Recorded information Block Start
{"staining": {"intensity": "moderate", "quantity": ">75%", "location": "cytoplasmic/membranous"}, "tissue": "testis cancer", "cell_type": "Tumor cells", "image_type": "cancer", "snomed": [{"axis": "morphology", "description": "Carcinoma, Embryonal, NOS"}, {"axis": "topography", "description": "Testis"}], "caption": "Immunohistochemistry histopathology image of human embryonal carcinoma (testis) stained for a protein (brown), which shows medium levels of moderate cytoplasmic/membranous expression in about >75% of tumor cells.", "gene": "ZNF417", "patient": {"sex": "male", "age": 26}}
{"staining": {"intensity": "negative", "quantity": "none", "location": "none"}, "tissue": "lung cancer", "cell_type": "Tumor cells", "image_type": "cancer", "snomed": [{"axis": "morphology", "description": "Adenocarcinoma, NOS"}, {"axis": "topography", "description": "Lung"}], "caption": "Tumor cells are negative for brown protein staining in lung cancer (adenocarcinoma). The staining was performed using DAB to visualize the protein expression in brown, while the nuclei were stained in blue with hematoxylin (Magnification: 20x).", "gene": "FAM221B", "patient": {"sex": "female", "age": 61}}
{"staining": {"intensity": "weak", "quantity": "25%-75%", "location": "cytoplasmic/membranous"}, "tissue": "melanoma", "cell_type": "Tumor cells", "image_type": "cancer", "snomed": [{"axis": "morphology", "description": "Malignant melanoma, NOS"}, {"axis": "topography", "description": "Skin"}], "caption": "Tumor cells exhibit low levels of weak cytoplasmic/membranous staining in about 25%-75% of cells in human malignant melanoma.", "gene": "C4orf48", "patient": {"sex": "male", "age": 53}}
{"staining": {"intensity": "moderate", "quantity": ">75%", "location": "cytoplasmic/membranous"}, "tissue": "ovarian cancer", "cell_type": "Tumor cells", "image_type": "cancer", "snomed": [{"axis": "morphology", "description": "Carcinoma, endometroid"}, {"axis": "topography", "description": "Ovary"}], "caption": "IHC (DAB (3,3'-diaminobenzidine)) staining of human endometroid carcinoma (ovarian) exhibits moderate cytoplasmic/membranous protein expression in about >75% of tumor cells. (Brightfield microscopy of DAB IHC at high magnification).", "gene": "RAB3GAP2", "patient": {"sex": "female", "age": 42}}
Recorded information Block End
_How to complete this task_
For every line in the listing above that mentions the word "cytoplasmic", make a copy.

_Completed task_
{"staining": {"intensity": "moderate", "quantity": ">75%", "location": "cytoplasmic/membranous"}, "tissue": "testis cancer", "cell_type": "Tumor cells", "image_type": "cancer", "snomed": [{"axis": "morphology", "description": "Carcinoma, Embryonal, NOS"}, {"axis": "topography", "description": "Testis"}], "caption": "Immunohistochemistry histopathology image of human embryonal carcinoma (testis) stained for a protein (brown), which shows medium levels of moderate cytoplasmic/membranous expression in about >75% of tumor cells.", "gene": "ZNF417", "patient": {"sex": "male", "age": 26}}
{"staining": {"intensity": "weak", "quantity": "25%-75%", "location": "cytoplasmic/membranous"}, "tissue": "melanoma", "cell_type": "Tumor cells", "image_type": "cancer", "snomed": [{"axis": "morphology", "description": "Malignant melanoma, NOS"}, {"axis": "topography", "description": "Skin"}], "caption": "Tumor cells exhibit low levels of weak cytoplasmic/membranous staining in about 25%-75% of cells in human malignant melanoma.", "gene": "C4orf48", "patient": {"sex": "male", "age": 53}}
{"staining": {"intensity": "moderate", "quantity": ">75%", "location": "cytoplasmic/membranous"}, "tissue": "ovarian cancer", "cell_type": "Tumor cells", "image_type": "cancer", "snomed": [{"axis": "morphology", "description": "Carcinoma, endometroid"}, {"axis": "topography", "description": "Ovary"}], "caption": "IHC (DAB (3,3'-diaminobenzidine)) staining of human endometroid carcinoma (ovarian) exhibits moderate cytoplasmic/membranous protein expression in about >75% of tumor cells. (Brightfield microscopy of DAB IHC at high magnification).", "gene": "RAB3GAP2", "patient": {"sex": "female", "age": 42}}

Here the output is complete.